CLR: So, where did the startling statistic come that 38% of Americans apparently believe that the Earth is less than 10,000 years old.
CB: It says they believe that humans were created in their present form by God less than 10,000 years ago.
CLR: Right. That’s a huge number, about in line with the support of our current president, in terms of the percentage. But where does that come from? How was that statistic gathered?
CB: It’s Gallup, a Gallup poll that they ask every year.
CLR: Are there any more specificities within that in terms of regions of the United States where that belief is more strongly held than in others?

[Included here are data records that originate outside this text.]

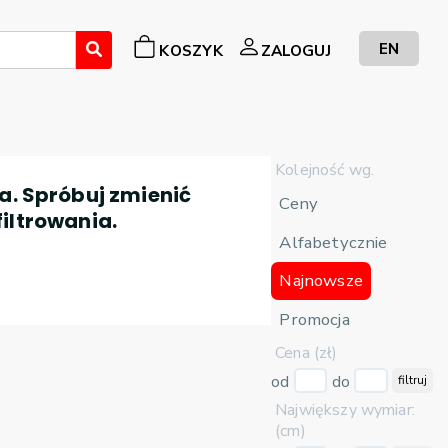
EN
KOSZYK
ZALOGUJ
Kolejność wg.
a. Spróbuj zmienić
Ceny
filtrowania.
Alfabetycznie
Najnowsze
Promocja
Cena (zł)
od
do
filtruj
Największy wymiar:
(cm)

MLR: I don’t think so. Not that we’re aware of.
CLR: Gallup just asks generally?
CB: I’m not sure what their polling methods are, but they’ve got that stuff figured out.
CLR: OK. Well, it is alarming.
CLR: So, how long have you two known each other and been working together?
MLR: We were in an MFA program at Northwestern together, so and that was in … when did we graduate?
CB: We started in ’99 and finished in ’03, ’04, something like that.
CLR: How do you divide the labor as co-directors? Does one person do more of one thing or is it just whoever’s available? How does that happen?
MLR: Well, Clayton shoots and Clayton edits. I write and I’m usually the face asking the questions. And a lot of times, it’s just Clayton and I, running around with equipment, doing … especially when we do interviews, we want it very intimate. We don’t want to bring a crew in. Then it’s just Clayton and I, setting up.
CLR: Sure. Right. And you’re holding the microphone while Clayton’s shooting?
MLR: I’m holding the microphone and he’s behind the camera and I’m asking questions.
CB: Yeah. Or if it’s a sit-down interview, we’ve got a lav mic and a boom. But sometimes, also, our producer Amy [Ellison] will come along with us and do sound work.
CB: But rarely more than three of us. I think that gives the film a certain intimacy, maybe. I think because we just go and show up without a big production footprint, so the production values, I think, are fine. I wouldn’t say that it’s gorgeous with cranes and dollies and all that. But that’s just the way we work. We’re more vérité.
CLR: Well, congratulations on the film. It’s a really disturbing but fascinating look at a part of the United States that I really don’t pay attention to. So, thank you!